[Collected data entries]
┌──

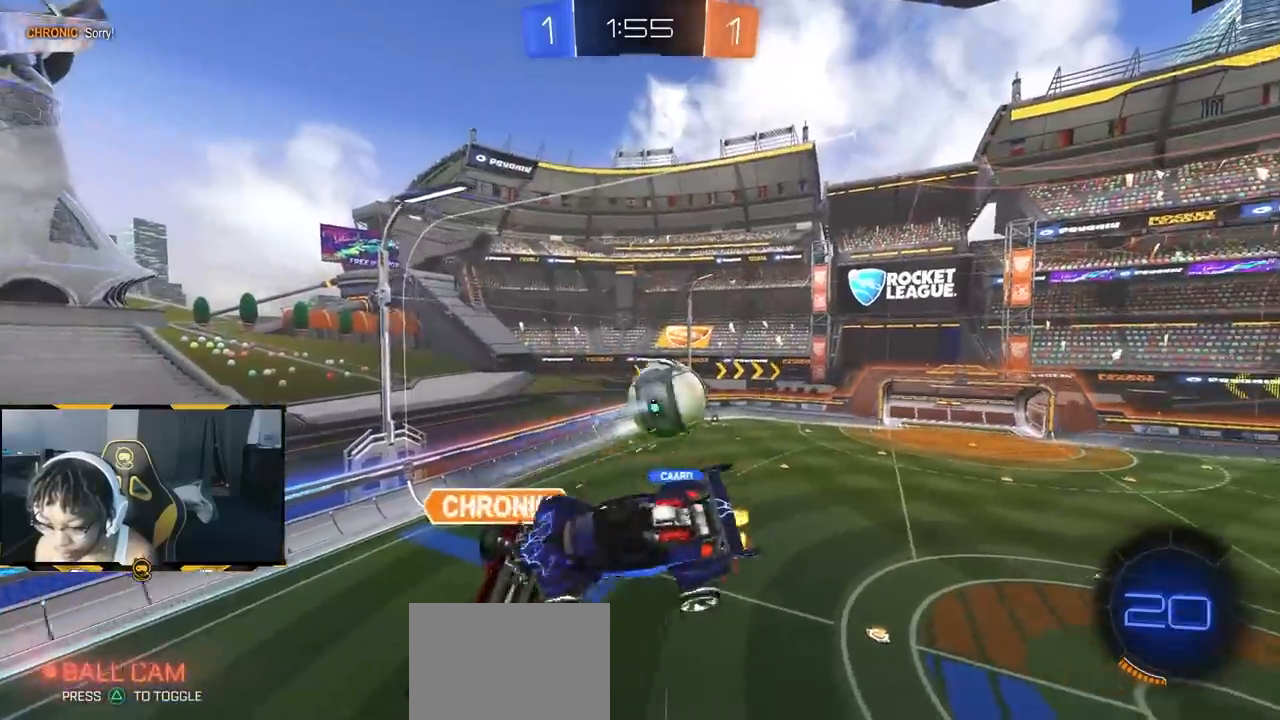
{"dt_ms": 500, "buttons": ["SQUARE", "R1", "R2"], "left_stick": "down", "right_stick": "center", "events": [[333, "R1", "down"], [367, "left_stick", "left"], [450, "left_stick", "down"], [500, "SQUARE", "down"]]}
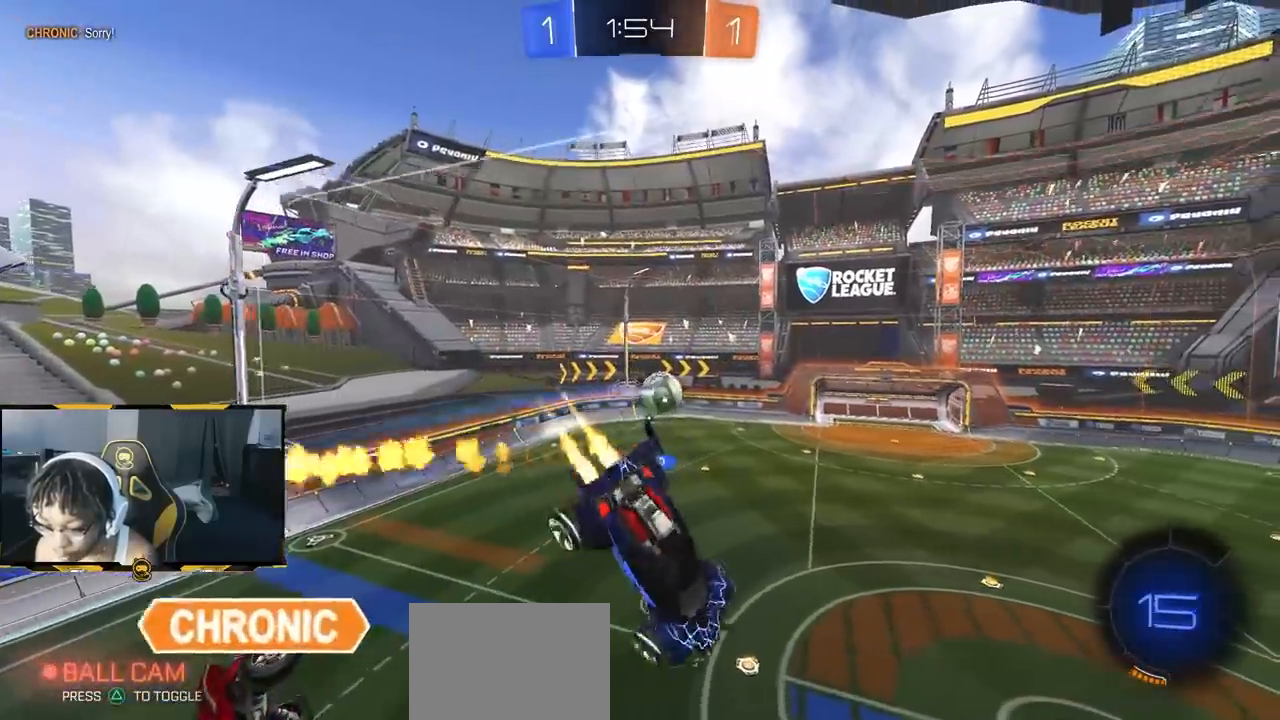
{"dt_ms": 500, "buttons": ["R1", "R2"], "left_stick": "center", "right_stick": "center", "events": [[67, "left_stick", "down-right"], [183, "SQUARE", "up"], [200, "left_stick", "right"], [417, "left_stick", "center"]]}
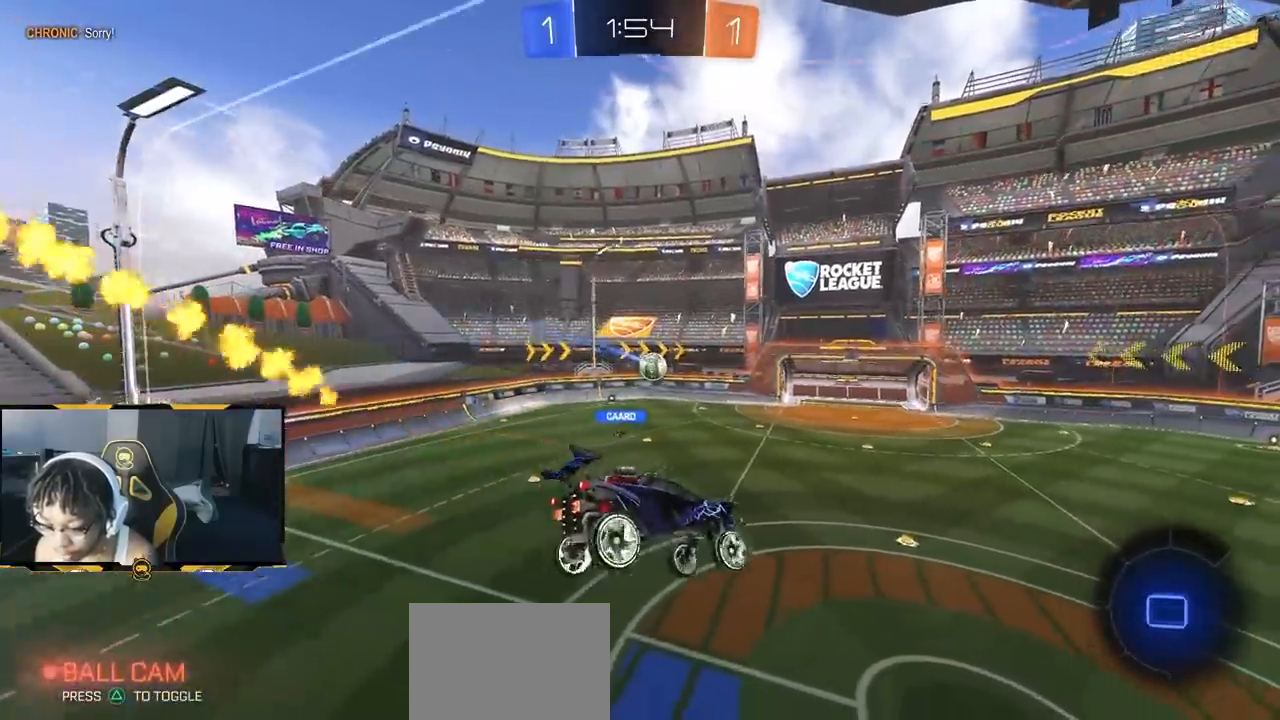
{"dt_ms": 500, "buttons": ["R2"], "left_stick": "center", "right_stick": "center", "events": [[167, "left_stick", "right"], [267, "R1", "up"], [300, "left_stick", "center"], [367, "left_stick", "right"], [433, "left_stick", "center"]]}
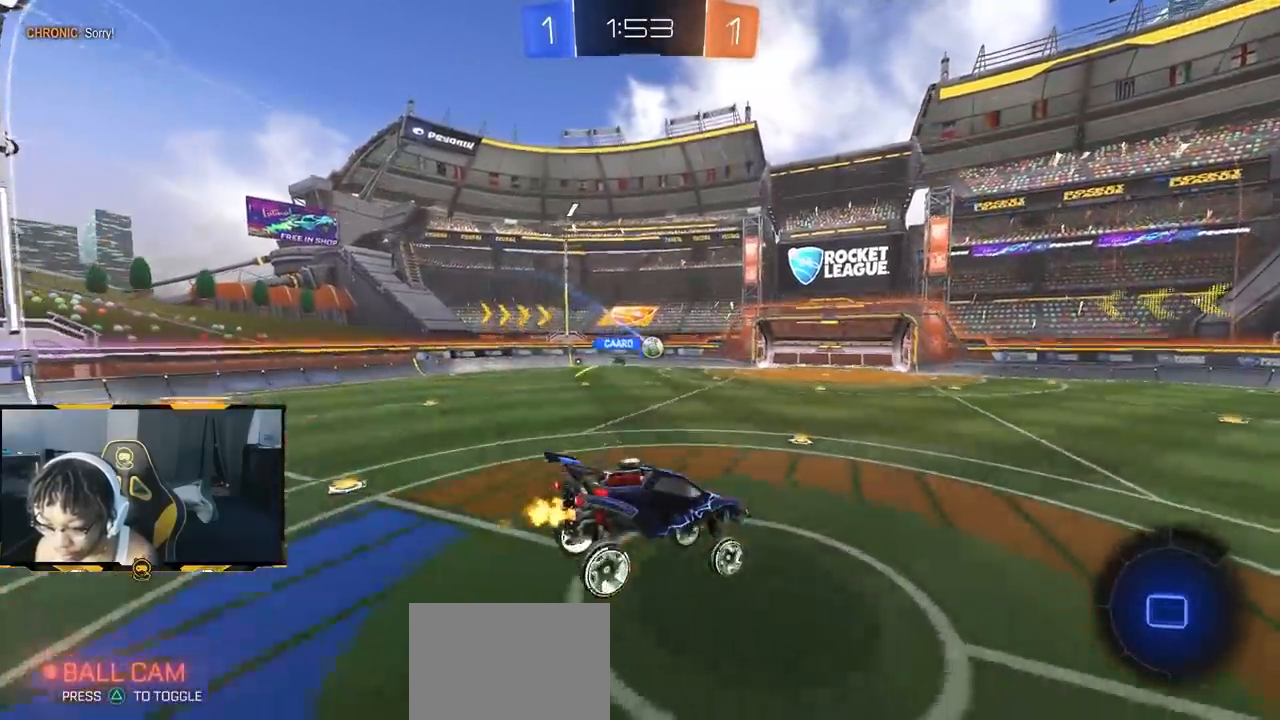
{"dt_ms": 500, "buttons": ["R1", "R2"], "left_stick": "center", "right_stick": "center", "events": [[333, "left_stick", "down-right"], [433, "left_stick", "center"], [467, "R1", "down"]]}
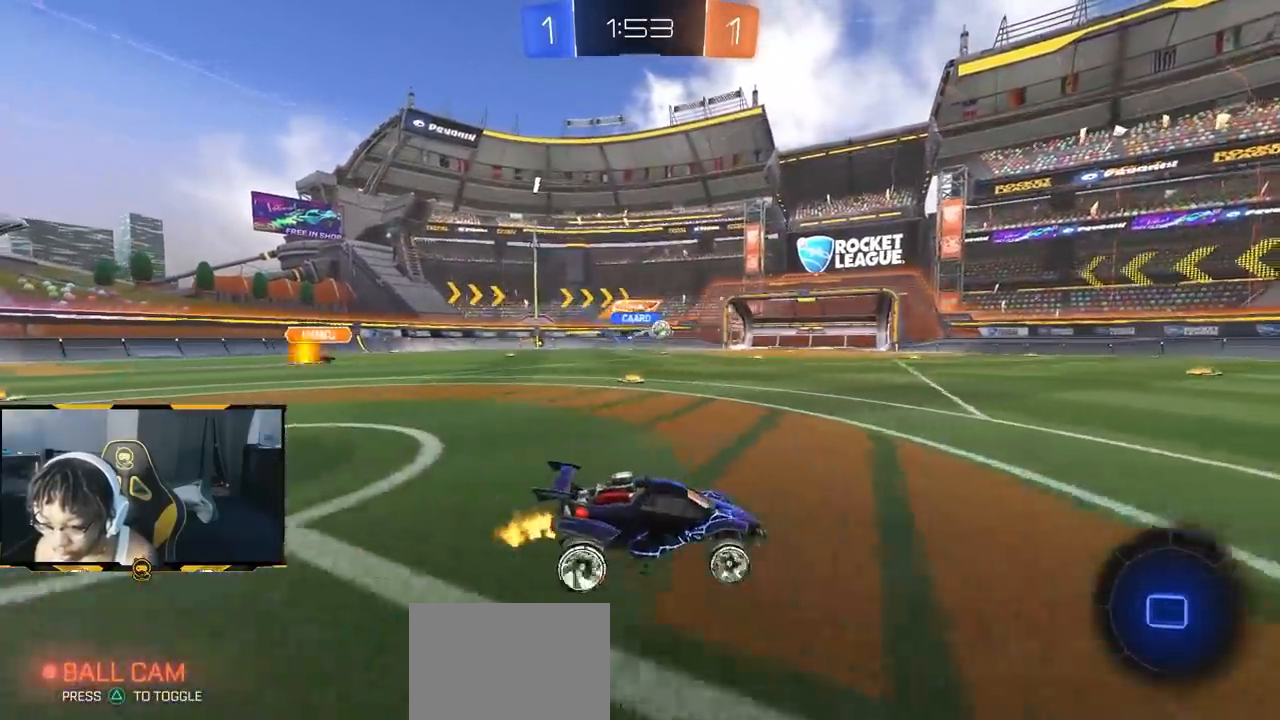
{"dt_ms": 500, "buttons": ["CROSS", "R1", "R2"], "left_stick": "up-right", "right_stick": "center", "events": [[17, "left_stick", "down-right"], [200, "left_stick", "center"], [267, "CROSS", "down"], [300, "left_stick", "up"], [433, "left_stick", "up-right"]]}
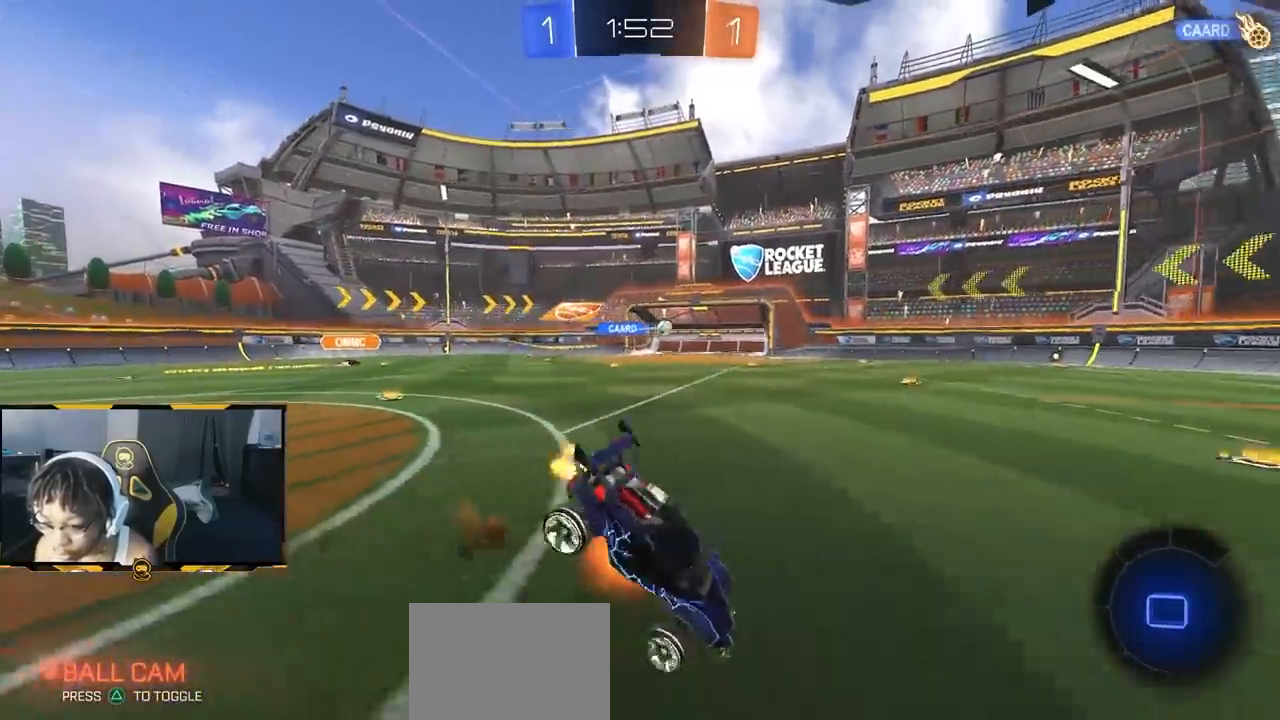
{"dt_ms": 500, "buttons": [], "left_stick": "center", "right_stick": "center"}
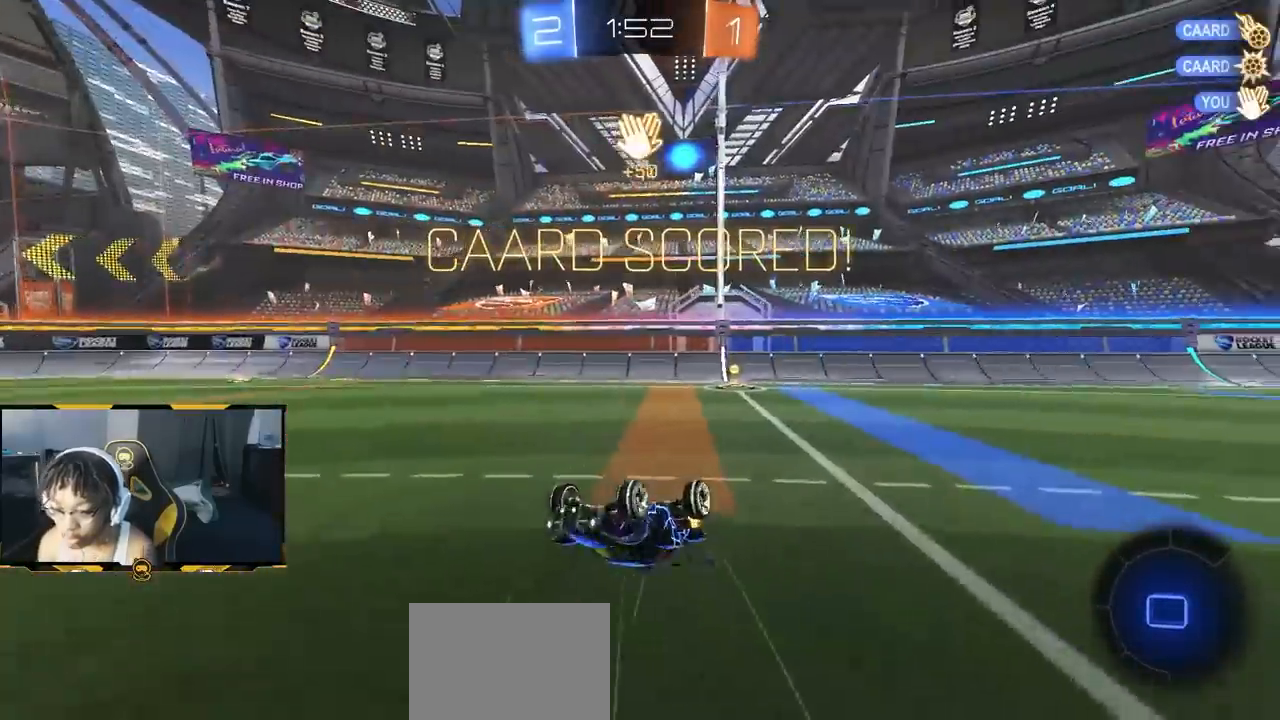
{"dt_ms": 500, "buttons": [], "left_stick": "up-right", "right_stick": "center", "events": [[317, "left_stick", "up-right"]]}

└──

▸ **INSTRUCTIONS FOR THE TASK**: Set each line of the records down again exactly as it reads. Omit the pictures.

▸ **SOLVED EXERCISE**:
{"dt_ms": 500, "buttons": ["SQUARE", "R1", "R2"], "left_stick": "down", "right_stick": "center", "events": [[333, "R1", "down"], [367, "left_stick", "left"], [450, "left_stick", "down"], [500, "SQUARE", "down"]]}
{"dt_ms": 500, "buttons": ["R1", "R2"], "left_stick": "center", "right_stick": "center", "events": [[67, "left_stick", "down-right"], [183, "SQUARE", "up"], [200, "left_stick", "right"], [417, "left_stick", "center"]]}
{"dt_ms": 500, "buttons": ["R2"], "left_stick": "center", "right_stick": "center", "events": [[167, "left_stick", "right"], [267, "R1", "up"], [300, "left_stick", "center"], [367, "left_stick", "right"], [433, "left_stick", "center"]]}
{"dt_ms": 500, "buttons": ["R1", "R2"], "left_stick": "center", "right_stick": "center", "events": [[333, "left_stick", "down-right"], [433, "left_stick", "center"], [467, "R1", "down"]]}
{"dt_ms": 500, "buttons": ["CROSS", "R1", "R2"], "left_stick": "up-right", "right_stick": "center", "events": [[17, "left_stick", "down-right"], [200, "left_stick", "center"], [267, "CROSS", "down"], [300, "left_stick", "up"], [433, "left_stick", "up-right"]]}
{"dt_ms": 500, "buttons": [], "left_stick": "center", "right_stick": "center"}
{"dt_ms": 500, "buttons": [], "left_stick": "up-right", "right_stick": "center", "events": [[317, "left_stick", "up-right"]]}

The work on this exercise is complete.